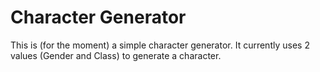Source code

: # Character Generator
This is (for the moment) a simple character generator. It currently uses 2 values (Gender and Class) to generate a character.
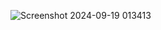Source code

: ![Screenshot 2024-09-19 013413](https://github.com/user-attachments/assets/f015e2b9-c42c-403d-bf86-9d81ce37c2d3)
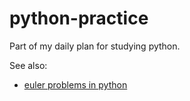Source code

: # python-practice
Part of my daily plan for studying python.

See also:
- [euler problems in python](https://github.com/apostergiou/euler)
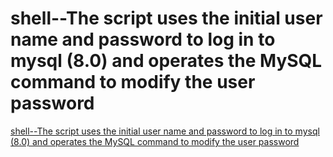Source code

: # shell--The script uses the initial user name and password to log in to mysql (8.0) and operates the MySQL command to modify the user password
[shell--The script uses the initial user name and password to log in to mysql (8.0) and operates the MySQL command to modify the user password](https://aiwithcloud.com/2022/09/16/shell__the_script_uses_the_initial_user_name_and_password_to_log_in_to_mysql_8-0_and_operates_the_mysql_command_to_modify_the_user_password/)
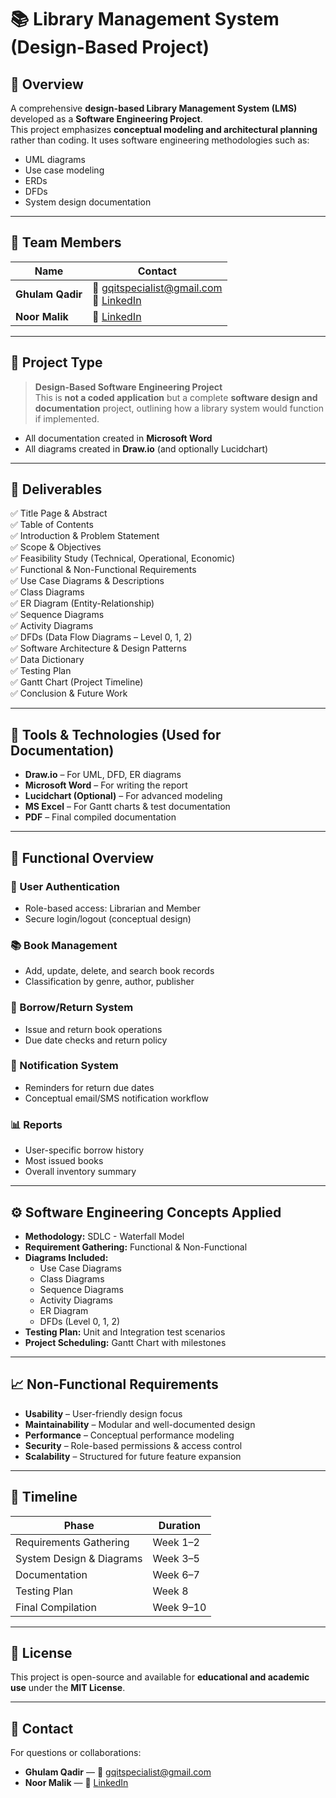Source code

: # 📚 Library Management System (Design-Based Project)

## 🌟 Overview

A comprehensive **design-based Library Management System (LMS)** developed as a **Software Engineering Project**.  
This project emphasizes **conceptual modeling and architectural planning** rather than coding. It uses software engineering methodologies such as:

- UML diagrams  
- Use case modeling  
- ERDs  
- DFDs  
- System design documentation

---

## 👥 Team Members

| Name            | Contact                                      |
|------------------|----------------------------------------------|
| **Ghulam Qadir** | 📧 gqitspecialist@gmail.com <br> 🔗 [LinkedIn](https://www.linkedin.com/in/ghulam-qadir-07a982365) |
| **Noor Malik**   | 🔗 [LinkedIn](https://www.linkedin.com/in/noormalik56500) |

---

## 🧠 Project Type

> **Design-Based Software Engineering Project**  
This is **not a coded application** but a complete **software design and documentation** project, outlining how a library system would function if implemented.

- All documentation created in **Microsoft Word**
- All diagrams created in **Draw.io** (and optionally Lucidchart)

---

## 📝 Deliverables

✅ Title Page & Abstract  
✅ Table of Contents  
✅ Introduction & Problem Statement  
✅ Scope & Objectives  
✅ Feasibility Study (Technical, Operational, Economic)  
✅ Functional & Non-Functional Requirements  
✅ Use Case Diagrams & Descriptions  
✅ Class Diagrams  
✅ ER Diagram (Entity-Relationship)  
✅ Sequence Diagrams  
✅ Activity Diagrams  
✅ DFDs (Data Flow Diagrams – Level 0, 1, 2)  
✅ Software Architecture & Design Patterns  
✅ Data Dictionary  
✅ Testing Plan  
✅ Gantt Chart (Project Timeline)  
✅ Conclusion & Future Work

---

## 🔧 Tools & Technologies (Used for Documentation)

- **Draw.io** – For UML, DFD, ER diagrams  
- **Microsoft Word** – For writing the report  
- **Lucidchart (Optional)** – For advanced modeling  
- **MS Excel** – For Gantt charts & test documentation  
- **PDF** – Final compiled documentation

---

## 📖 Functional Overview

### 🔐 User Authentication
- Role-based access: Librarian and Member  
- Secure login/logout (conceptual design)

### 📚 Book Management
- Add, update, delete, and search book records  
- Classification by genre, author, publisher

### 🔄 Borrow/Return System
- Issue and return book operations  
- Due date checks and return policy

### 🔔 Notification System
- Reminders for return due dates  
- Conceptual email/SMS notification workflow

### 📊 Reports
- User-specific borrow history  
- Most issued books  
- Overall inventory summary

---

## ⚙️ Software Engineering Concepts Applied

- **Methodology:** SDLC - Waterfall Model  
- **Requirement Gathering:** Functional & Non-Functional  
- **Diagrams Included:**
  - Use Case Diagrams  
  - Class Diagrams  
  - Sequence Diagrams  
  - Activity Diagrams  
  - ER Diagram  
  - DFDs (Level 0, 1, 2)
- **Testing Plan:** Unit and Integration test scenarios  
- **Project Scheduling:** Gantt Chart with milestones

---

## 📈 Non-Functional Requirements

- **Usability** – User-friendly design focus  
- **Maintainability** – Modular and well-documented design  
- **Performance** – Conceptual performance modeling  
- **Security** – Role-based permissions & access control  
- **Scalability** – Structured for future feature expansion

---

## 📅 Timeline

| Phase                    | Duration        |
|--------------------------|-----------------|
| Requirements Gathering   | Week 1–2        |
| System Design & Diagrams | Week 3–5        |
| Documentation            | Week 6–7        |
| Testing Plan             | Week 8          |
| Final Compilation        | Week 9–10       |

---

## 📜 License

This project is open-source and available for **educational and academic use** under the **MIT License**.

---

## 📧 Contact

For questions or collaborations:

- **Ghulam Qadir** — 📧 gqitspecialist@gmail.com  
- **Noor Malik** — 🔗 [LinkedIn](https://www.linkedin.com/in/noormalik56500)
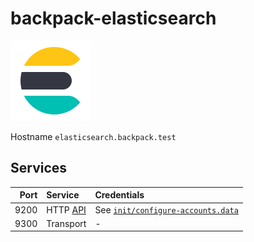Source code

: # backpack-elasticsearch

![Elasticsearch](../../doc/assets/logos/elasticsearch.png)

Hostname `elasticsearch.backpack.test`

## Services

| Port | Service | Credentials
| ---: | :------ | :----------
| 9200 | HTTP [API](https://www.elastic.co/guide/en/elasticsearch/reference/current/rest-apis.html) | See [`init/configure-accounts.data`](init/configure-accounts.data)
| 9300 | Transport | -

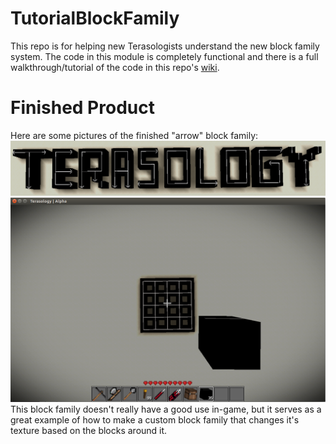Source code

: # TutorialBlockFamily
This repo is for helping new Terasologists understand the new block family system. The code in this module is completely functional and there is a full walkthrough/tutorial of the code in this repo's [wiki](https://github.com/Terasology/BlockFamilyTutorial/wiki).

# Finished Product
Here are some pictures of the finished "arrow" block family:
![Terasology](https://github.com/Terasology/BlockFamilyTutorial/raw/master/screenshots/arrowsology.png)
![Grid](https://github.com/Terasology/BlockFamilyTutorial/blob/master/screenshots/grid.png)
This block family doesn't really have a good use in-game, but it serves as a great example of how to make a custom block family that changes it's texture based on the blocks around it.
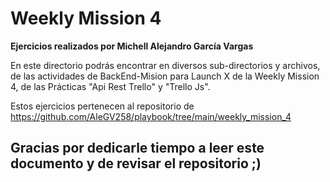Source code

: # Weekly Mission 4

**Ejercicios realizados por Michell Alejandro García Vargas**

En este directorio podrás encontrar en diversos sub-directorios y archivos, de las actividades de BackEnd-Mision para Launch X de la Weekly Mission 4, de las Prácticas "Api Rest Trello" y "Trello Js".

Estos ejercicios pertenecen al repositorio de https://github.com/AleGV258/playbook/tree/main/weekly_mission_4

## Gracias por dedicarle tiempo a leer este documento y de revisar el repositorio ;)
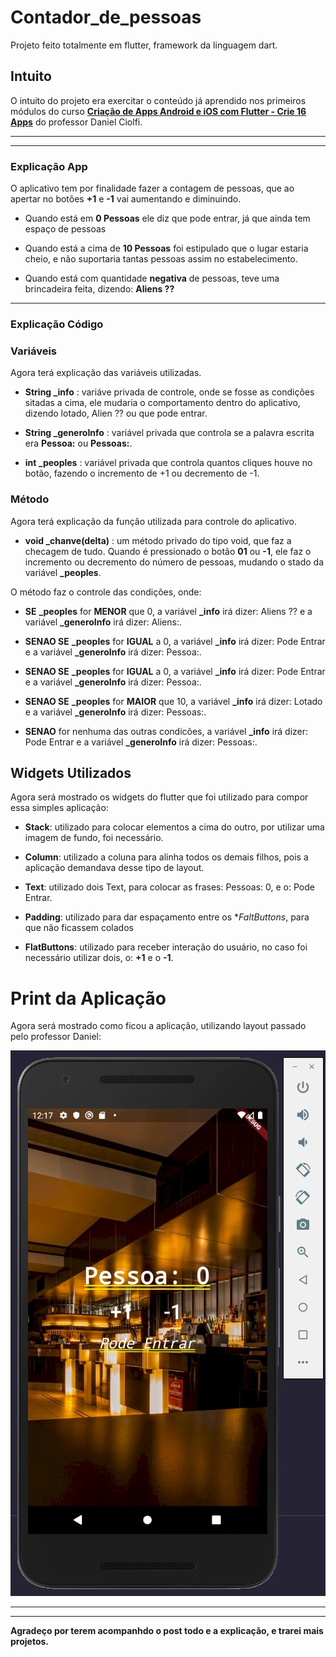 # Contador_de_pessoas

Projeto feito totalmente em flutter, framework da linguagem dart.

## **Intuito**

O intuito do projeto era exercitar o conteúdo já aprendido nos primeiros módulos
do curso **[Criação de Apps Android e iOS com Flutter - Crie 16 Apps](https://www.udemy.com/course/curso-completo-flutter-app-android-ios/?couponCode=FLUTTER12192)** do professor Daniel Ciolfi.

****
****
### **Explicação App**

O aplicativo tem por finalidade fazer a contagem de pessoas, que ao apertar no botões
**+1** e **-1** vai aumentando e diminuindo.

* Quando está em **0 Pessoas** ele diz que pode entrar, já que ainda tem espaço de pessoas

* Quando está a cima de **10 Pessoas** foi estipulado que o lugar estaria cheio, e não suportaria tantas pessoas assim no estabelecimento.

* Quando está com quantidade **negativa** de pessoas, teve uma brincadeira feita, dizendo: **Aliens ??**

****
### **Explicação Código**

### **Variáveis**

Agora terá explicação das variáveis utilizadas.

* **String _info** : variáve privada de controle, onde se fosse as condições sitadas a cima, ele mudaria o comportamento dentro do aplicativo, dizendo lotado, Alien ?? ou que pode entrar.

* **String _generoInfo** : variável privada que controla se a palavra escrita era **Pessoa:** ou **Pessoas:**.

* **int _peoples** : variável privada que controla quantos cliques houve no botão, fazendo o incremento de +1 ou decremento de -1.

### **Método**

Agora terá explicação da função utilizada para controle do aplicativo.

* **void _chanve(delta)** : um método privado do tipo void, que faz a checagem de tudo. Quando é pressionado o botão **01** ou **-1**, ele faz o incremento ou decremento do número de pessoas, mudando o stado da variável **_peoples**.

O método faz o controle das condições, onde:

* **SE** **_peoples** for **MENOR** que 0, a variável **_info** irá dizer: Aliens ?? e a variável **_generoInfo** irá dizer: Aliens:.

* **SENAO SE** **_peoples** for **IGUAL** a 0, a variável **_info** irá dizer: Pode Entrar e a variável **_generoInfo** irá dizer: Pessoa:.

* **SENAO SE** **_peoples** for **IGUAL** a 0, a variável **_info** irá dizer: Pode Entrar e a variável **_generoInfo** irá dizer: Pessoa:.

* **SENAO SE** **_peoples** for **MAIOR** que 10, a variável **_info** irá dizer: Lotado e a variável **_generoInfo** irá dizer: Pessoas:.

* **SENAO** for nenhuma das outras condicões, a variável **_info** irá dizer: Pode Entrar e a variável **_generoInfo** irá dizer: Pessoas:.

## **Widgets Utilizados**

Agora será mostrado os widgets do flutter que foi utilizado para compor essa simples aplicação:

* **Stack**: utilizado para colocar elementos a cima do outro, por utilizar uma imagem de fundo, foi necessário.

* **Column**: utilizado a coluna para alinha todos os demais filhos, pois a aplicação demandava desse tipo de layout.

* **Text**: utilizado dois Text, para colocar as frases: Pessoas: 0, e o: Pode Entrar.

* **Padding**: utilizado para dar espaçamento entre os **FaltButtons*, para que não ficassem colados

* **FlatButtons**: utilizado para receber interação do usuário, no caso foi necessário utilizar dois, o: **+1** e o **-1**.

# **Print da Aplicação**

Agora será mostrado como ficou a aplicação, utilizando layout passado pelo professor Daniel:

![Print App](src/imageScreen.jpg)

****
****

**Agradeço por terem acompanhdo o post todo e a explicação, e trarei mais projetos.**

________________________________________

### To do
Look through the material above and print exactly the lines from the one containing "Projeto feito totalmente" to the one containing "espaço de pessoas", both included, and nothing more.

### Solution
Projeto feito totalmente em flutter, framework da linguagem dart.

## **Intuito**

O intuito do projeto era exercitar o conteúdo já aprendido nos primeiros módulos
do curso **[Criação de Apps Android e iOS com Flutter - Crie 16 Apps](https://www.udemy.com/course/curso-completo-flutter-app-android-ios/?couponCode=FLUTTER12192)** do professor Daniel Ciolfi.

****
****
### **Explicação App**

O aplicativo tem por finalidade fazer a contagem de pessoas, que ao apertar no botões
**+1** e **-1** vai aumentando e diminuindo.

* Quando está em **0 Pessoas** ele diz que pode entrar, já que ainda tem espaço de pessoas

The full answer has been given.